Given a one-parametric random function on a probability space $(\Omega,\mathcal F,\mathbb P)$:
$X:U\times\Omega\to \mathbb R \text{ and } (a,w)\mapsto X(a,w), \text{ with } \sigma(X(a))\subseteq \mathcal F\quad\quad\forall a\in U\subseteq\mathbb R, $
Then the following holds:
$E\left[\sup\limits_{a\in U}X(a)\right]=\sup\Bigr\lbrace E\left[X(A)\right]\Bigr|\sigma(A)\subseteq{\mathcal F},\;A(\omega)\in U\Bigr\rbrace$ and also $E\left[\sup\limits_{a\in U}X(a)\right]=\sup\Bigr\lbrace E\left[X(A)\right]\Bigr|\sigma(A)\subseteq{\bigcup\limits_{a\in U}\sigma(X(a))},\;A(\omega)\in U\Bigr\rbrace$
Proof:
The following holds trivially:
$E[X(A)]\le E[\sup_{a\in U} X(a)]$
it remains to show the other direction. This is done by applying zhoraster's answer:
Clearly, $M(\omega) = \sup_{a\in U} X(a,w)$ is $\mathcal F$-measurable.
Define for $\delta>0$
$\mathfrak A_\delta = \lbrace(a,\omega)\in U\times \Omega\mid X(a,w) >M(\omega)-\delta\rbrace$
This set is in $\mathcal B(\mathbb R)\otimes \mathcal F_t$, and it has a full projection onto $\Omega$. By a measurable selection theorem (which I think one can find in Bogachev Measure Theory) there is an $\mathcal F$-measurable $A_\delta$ such that $(A_\delta(\omega),\omega)\in\mathfrak A_\delta$ almost surely. Hence $E[X(A_\delta)]≥E[M(\omega)]−\delta$. We get the desired statement by letting $\delta\to 0$.

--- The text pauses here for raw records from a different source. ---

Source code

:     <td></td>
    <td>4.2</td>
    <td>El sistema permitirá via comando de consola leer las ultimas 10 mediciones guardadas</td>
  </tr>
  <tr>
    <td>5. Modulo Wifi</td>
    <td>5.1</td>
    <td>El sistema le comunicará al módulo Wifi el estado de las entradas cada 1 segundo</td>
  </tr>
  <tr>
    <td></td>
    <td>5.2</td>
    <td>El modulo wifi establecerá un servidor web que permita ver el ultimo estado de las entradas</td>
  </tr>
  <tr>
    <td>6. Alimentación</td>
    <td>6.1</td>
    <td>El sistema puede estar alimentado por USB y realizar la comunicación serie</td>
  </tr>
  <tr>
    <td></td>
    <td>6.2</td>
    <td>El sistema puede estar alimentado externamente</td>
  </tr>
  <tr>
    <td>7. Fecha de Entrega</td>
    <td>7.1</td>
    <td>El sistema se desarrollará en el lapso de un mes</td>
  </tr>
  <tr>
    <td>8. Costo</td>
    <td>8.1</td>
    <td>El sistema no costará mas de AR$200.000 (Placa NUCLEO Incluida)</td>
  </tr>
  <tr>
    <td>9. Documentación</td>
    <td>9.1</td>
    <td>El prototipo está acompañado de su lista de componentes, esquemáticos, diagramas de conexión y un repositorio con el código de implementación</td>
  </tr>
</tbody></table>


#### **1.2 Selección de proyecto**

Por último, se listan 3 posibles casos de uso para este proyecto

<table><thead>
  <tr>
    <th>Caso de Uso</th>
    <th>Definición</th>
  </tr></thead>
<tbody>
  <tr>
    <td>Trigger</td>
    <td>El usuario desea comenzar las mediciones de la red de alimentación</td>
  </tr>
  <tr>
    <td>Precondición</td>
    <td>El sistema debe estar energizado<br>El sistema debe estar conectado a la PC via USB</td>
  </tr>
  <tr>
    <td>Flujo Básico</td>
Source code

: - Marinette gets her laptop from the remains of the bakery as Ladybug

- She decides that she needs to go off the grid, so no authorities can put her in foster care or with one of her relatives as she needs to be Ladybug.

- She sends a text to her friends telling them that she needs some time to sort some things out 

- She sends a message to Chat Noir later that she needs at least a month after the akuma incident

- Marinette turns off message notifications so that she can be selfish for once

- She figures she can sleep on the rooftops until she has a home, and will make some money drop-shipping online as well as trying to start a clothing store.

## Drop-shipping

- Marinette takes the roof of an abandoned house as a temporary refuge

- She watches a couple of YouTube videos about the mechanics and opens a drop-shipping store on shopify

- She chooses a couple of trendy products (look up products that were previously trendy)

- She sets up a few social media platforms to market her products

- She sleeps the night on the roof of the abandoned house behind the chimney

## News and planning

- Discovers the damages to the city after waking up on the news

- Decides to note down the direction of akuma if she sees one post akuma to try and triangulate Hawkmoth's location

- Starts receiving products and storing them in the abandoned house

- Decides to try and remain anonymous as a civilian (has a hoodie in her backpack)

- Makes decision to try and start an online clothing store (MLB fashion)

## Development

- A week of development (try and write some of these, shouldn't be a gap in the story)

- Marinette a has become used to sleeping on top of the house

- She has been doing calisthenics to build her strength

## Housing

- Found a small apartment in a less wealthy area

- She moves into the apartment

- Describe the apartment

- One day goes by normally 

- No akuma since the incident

(One can also use Kuratowski--Ryll-Nardzewski theorem to prove the existence of a measurable $A_\delta$.)
After a very good answer of zhoraster, I realized, that my initial question was a mixup of several different things. Thats why I changed it community wiki and clearified the problem.